Ma come si può, in un’epoca di calo motivazionale, restituire un senso al proprio vissuto lavorativo? A discutere su quali potrebbero essere le pratiche da adottare è intervenuto Diego Parassole, attore, comico e cabarettista italiano che ha deciso di affiancare la carriera artistica con un percorso professionale come formatore. «Spesso si parla di vivere per lavorare o lavorare per vivere, secondo me bisognerebbe trovare un lavoro per il quale valga la pena vivere. Dovete sapere che qualunque lavoro facciate non sceglieranno mai un curriculum, ma la persona: il datore di lavoro ha bisogno di conoscervi anche come persone», spiega Diego Parassole.
«Io, ad esempio, ho scoperto che ciò che mi piace del mio lavoro da comico è che spesso le persone si divertono. Mi piace però anche il lavoro da formatore – io principalmente alleno le persone a parlare - perché mi soddisfa riuscire a produrre un risultato in loro, vedere che migliorano, e poi anche perché ho la passione per le relazioni».
Nel terzo e ultimo panel, dedicato alle buone pratiche, coordinato da Bruna Nava, Responsabile del Coordinamento didattico del Corso di perfezionamento in Consulenza di carriera, insieme a Diego Parassole sono intervenuti anche gli ex corsisti del corso di perfezionamento: Marco Mazzuccato (Afol Metropolitana), Annamaria Vincenzo (Banca Intesa), Sergio Leonardi (Libero professionista), Lorenzo Torelli (Terzo settore), Vasyl Zhuk (Università Bicocca) e Daria Sauleo (Master International Business - Talent Garden).
«Negli ultimi anni - ha aggiunto Parassole - i valori professionali sono molto cambiati, soprattutto per le nuove generazioni. Quello che spesso i giovani dicono è “vorrei poter equilibrare la vita privata e la vita professionale”. Ma è possibile che la felicità non possa darla anche il lavoro e che la si cerchi solo al di fuori di esso? Oggi il tempo libero è una grande necessità, permette di esprimere sé stessi e dare un senso a ciò che si fa, come se il lavoro fosse solo il mezzo per arrivare a ciò di cui si ha bisogno. Come diceva Antonio Damaso, non siamo macchine pensanti che si emozionano, ma siamo macchine emozionali che pensano. Noi pensiamo che ci sia da un lato la razionalità e dall’altro l’emozionalità, che le due cose vadano in collisione. Ma il problema è che se è vero che siamo macchine emozionali, se non allineiamo alla nostra razionalità l’emozionalità, la passione per quello che facciamo, rischiamo davvero di essere estremamente infelici».

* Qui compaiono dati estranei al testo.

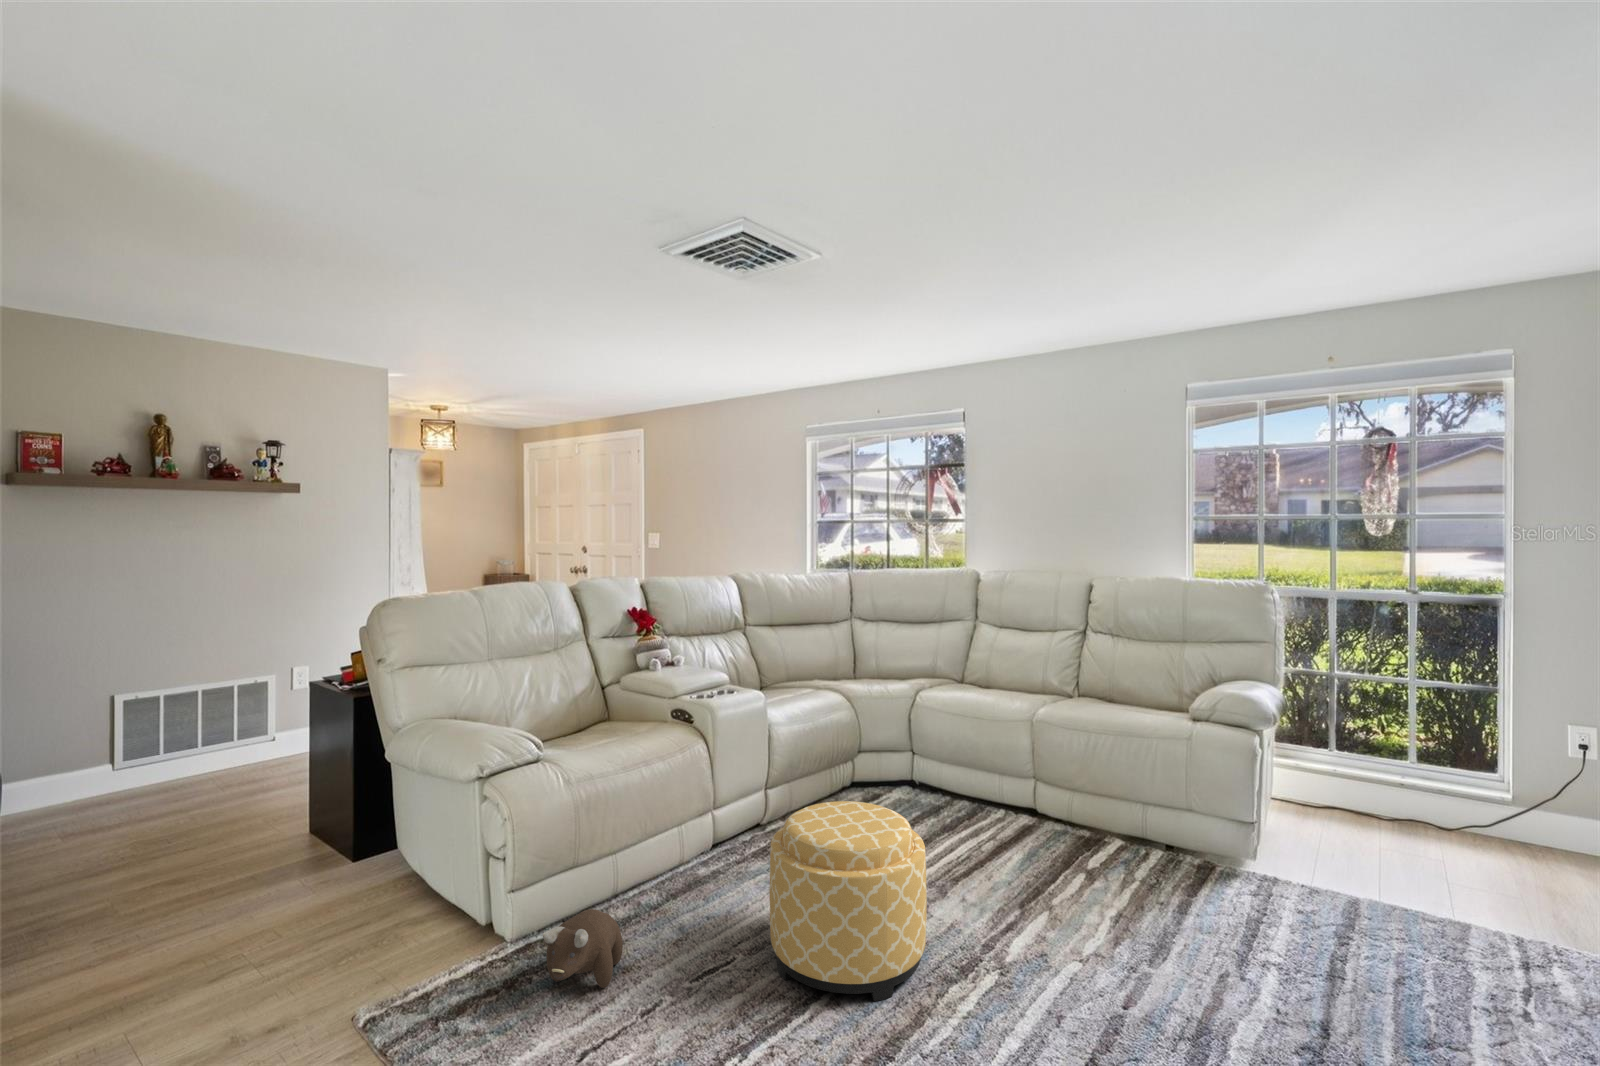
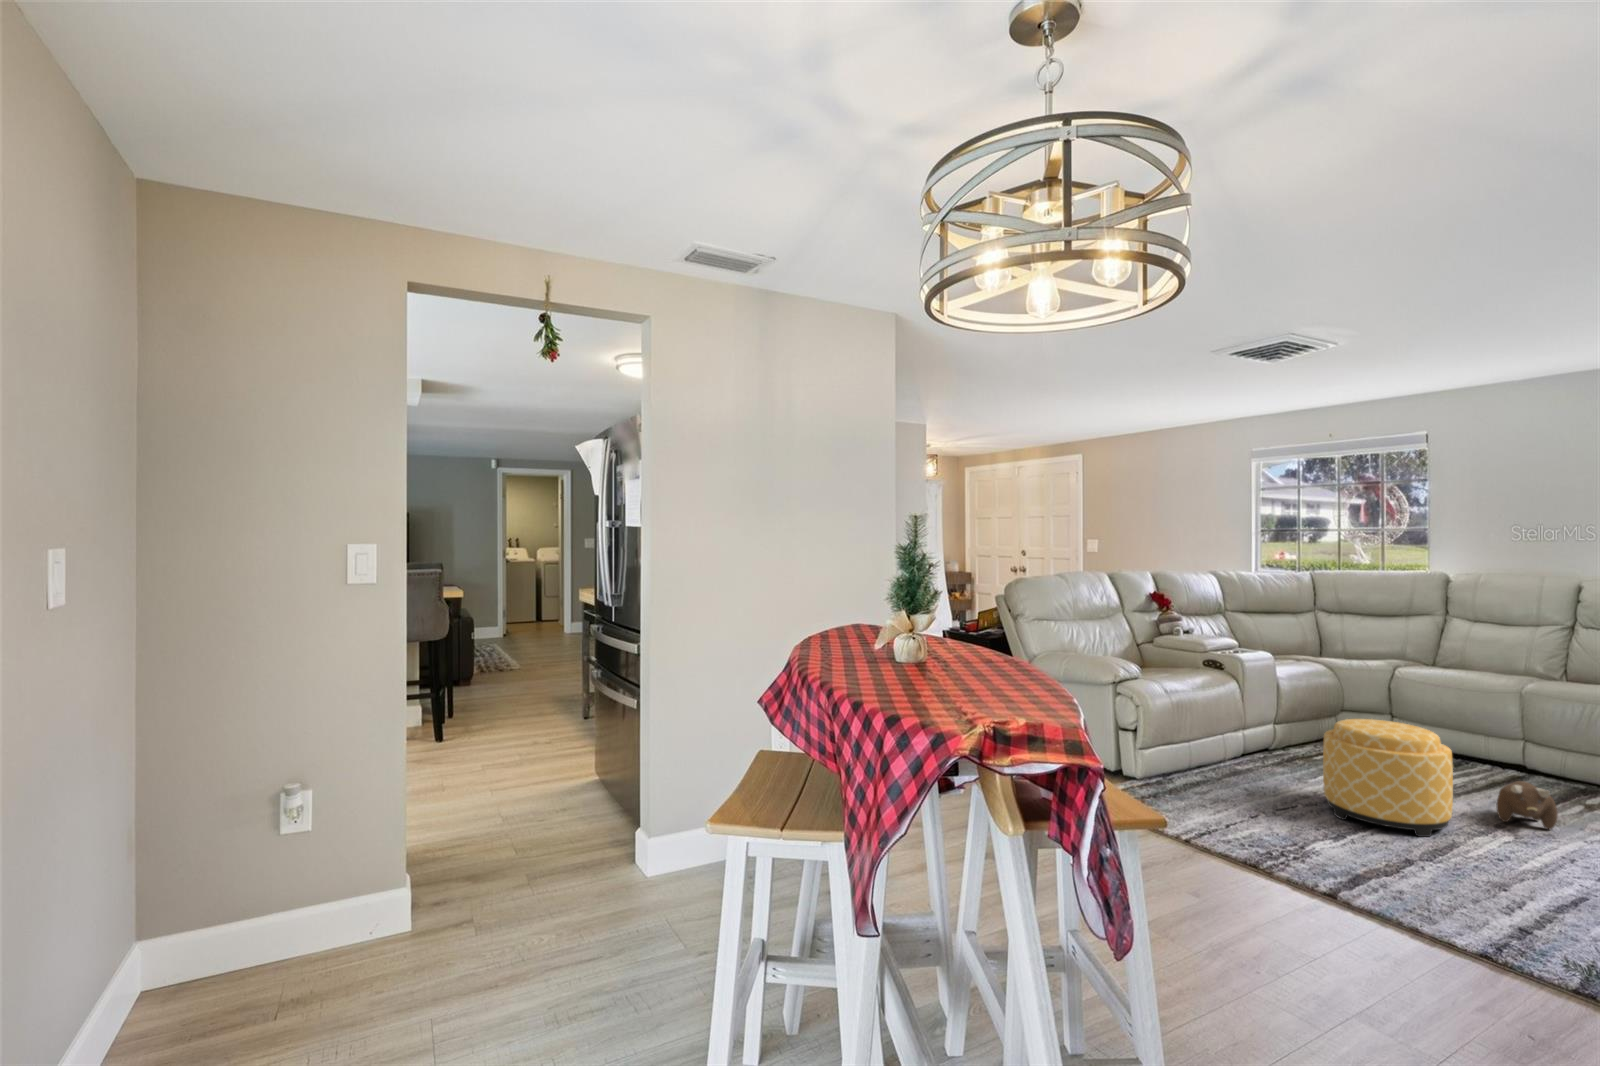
plush toy: present [543,909,623,988] -> present [1496,781,1558,829]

«Se non mettiamo qualcosa di noi nel lavoro siamo destinati ad essere infelici. Se fai un lavoro che ti piace non è vero che manca la fatica, però è un mestiere che ci identifica. Se restiamo ancorati e non troviamo qualcosa che ci animi ci spegniamo. Bisogna mettere l’anima nel lavoro – ha concluso Parassole - noi da lavoratori dobbiamo fare la nostra parte, ma anche le aziende devono ricordarsi che di fronte a loro ci sono persone, esseri umani».